Que l'ambition de Mishima soit de parvenir à la force expressive par les voies
du naturel, ces lignes de son Journal semblent le donner à penser
: "Je me suis mis peu à peu à aimer pour le roman un style qui n'a l'air de
rien et, parfaitement détendu, regorge de vitalité". La confidence vaut qu'on
la retienne. Du Journal encore : "Mon Kinkakuji
est une étude approfondie des mobiles d'un crime. Une conception superficielle
et baroque de quelque chose comme, par exemple, la Beauté, peut suffire à provoquer
l'acte criminel d'incendier un trésor national. Si l'on se place d'un autre
point de vue, il suffit, pour échapper à sa condition présente, de croire à
cette idée folle et superficielle, et de l'hypertrophier jusqu'à en faire une
fondamentale raison d'être.
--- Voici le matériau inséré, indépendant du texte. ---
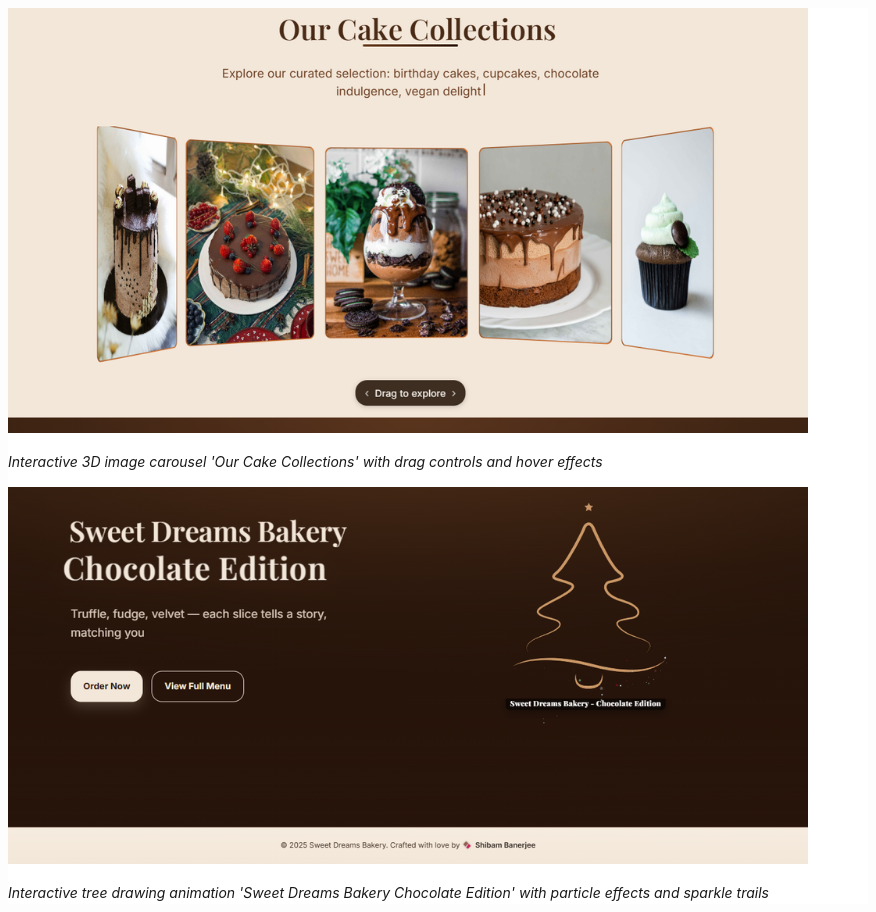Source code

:   <img src="screenshot/cake-shop-shibam-10.png" alt="3D Image Carousel" width="800">
  <p><em>Interactive 3D image carousel 'Our Cake Collections' with drag controls and hover effects</em></p>
  
  <img src="screenshot/cake-shop-shibam-11.png" alt="Interactive Tree Drawing Animation" width="800">
  <p><em>Interactive tree drawing animation 'Sweet Dreams Bakery
Chocolate Edition' with particle effects and sparkle trails</em></p>
</div>
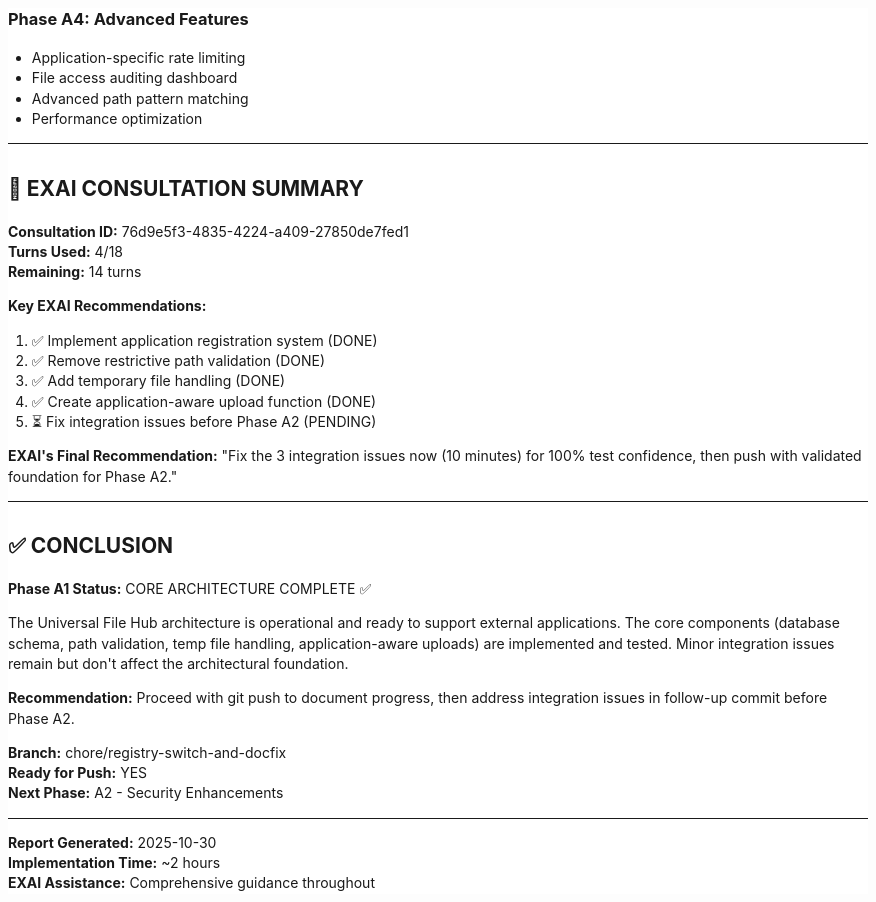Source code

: ### Phase A4: Advanced Features
- Application-specific rate limiting
- File access auditing dashboard
- Advanced path pattern matching
- Performance optimization

---

## 📝 EXAI CONSULTATION SUMMARY

**Consultation ID:** 76d9e5f3-4835-4224-a409-27850de7fed1  
**Turns Used:** 4/18  
**Remaining:** 14 turns

**Key EXAI Recommendations:**
1. ✅ Implement application registration system (DONE)
2. ✅ Remove restrictive path validation (DONE)
3. ✅ Add temporary file handling (DONE)
4. ✅ Create application-aware upload function (DONE)
5. ⏳ Fix integration issues before Phase A2 (PENDING)

**EXAI's Final Recommendation:**
"Fix the 3 integration issues now (10 minutes) for 100% test confidence, then push with validated foundation for Phase A2."

---

## ✅ CONCLUSION

**Phase A1 Status:** CORE ARCHITECTURE COMPLETE ✅

The Universal File Hub architecture is operational and ready to support external applications. The core components (database schema, path validation, temp file handling, application-aware uploads) are implemented and tested. Minor integration issues remain but don't affect the architectural foundation.

**Recommendation:** Proceed with git push to document progress, then address integration issues in follow-up commit before Phase A2.

**Branch:** chore/registry-switch-and-docfix  
**Ready for Push:** YES  
**Next Phase:** A2 - Security Enhancements

---

**Report Generated:** 2025-10-30  
**Implementation Time:** ~2 hours  
**EXAI Assistance:** Comprehensive guidance throughout

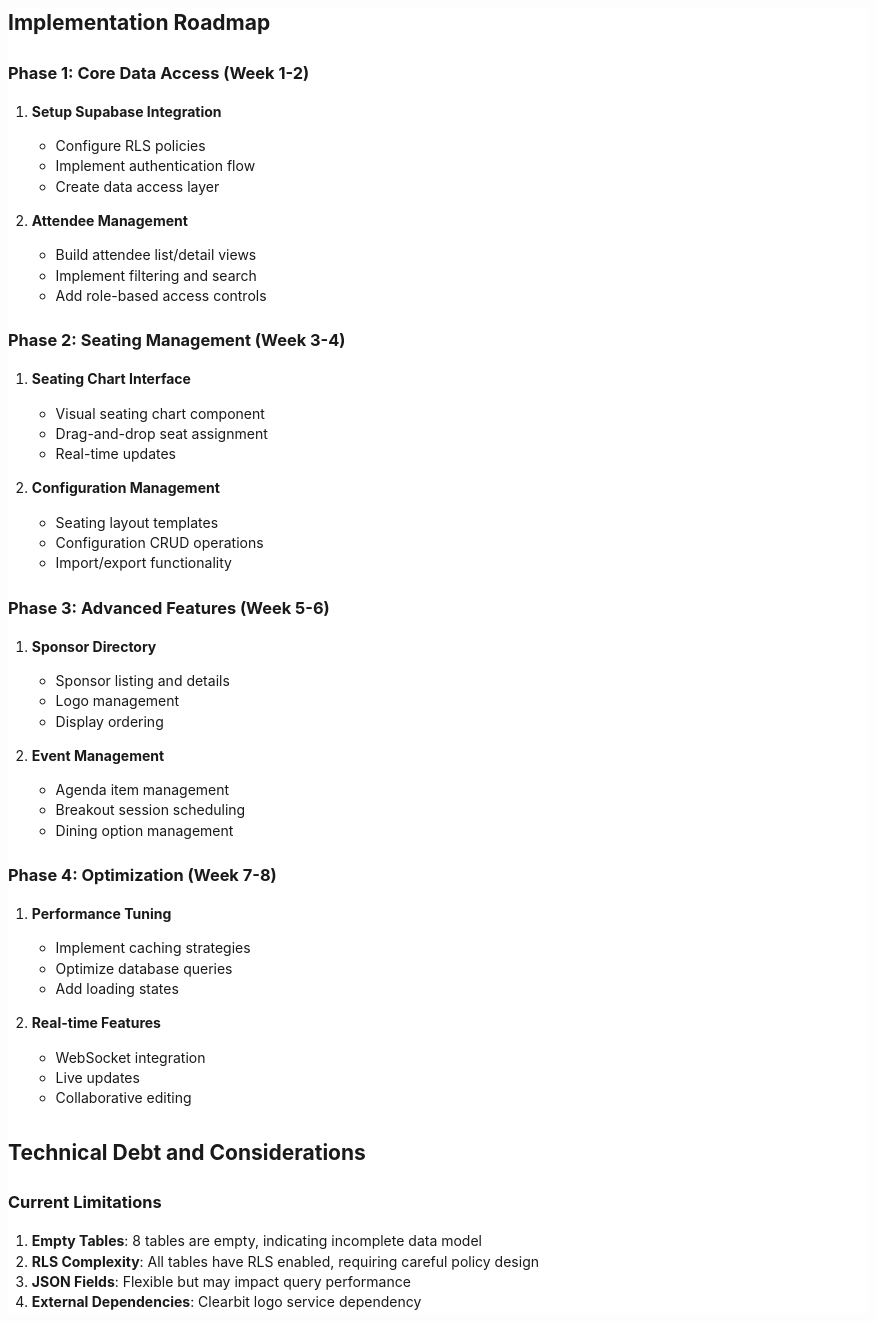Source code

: ## Implementation Roadmap

### Phase 1: Core Data Access (Week 1-2)
1. **Setup Supabase Integration**
   - Configure RLS policies
   - Implement authentication flow
   - Create data access layer

2. **Attendee Management**
   - Build attendee list/detail views
   - Implement filtering and search
   - Add role-based access controls

### Phase 2: Seating Management (Week 3-4)
1. **Seating Chart Interface**
   - Visual seating chart component
   - Drag-and-drop seat assignment
   - Real-time updates

2. **Configuration Management**
   - Seating layout templates
   - Configuration CRUD operations
   - Import/export functionality

### Phase 3: Advanced Features (Week 5-6)
1. **Sponsor Directory**
   - Sponsor listing and details
   - Logo management
   - Display ordering

2. **Event Management**
   - Agenda item management
   - Breakout session scheduling
   - Dining option management

### Phase 4: Optimization (Week 7-8)
1. **Performance Tuning**
   - Implement caching strategies
   - Optimize database queries
   - Add loading states

2. **Real-time Features**
   - WebSocket integration
   - Live updates
   - Collaborative editing

## Technical Debt and Considerations

### Current Limitations
1. **Empty Tables**: 8 tables are empty, indicating incomplete data model
2. **RLS Complexity**: All tables have RLS enabled, requiring careful policy design
3. **JSON Fields**: Flexible but may impact query performance
4. **External Dependencies**: Clearbit logo service dependency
C'était le cas de Hitler..". Ce qui, importe dans
ces réflexions est moins le projet d'une investigation psychologique minutieuse
(les romanciers pratiquant volontiers ce genre de fouilles), que l'invention
et la mise au point d'un mécanisme, fort ingénieux, de déviation paranoïaque.
La fascination, mais aussi l'énigme de la Beauté, jouent un rôle déterminant
dans le déclenchement du processus. Aussi, loin de renoncer (comme le fit le
vrai coupable) à invoquer le mobile d'une haine sans merci pour la Beauté sous
toutes ses formes, Mishima a, au contraire, maintenu, du comportement de son
héros, cette explication, à laquelle il a donné une dimension assez extraordinaire.
C'était accroître la difficulté, s'obliger somme toute à mener le combat sur
deux fronts : celui de la simple psychologie et celui de l'esthétique. On voit
le péril, le risque pour l'ouvrage de basculer dans un sens ou dans l'autre,
de voir son unité sans cesse remise en question. Il arrive que le talent de
Mishima sache trouver un subtil et poétique joint : ainsi, aux minutes décisives
de la vie du héros, la réapparition automatique du pavillon d'or, d'un pavillon
d'or immatériel, désincarné, émanation de l'autre, obsession et mirage, et qui
de plus en plus agit à la façon d'un mauvais sort, d'un mauvais songe. Là est
la grande et belle trouvaille du livre.
Le pavillon d'or de Mishima est également un livre qui sait ménager de ces précieuses
minutes où le cœur et l'esprit s'emplissent des couleurs du Japon. Ici, c'est
une notation psychologique extraordinairement ténue (le petit bonze à la tête
rasée a l'impression de connaître le monde aussi par la peau de son crâne) ou
vers la fin du livre, l'étonnante analyse de la sensation produite par une lame
de couteau glissant sur sa langue…Ailleurs, ce sont des objets, comme la boîte
aux baguettes divinatoires du temple Kentun, dont la description impose la présence…Surtout,
il est des tableaux et des paysages dont la réussite est presque bouleversante
: ainsi le port de Maizuru après l'armistice, cette image de la campagne japonaise,
sans couleurs vives, terne plutôt, belle pourtant, où la moisson faite, le riz
pend aux chevalets de séchage : détail simple, qui pourtant touche au meilleur
du secret nippon.
Ségolène, avril 2001
Mishima Yukio Le Pavillon d'Or. Editions Gallimard, 1961 pour la traduction française / Folio n°649.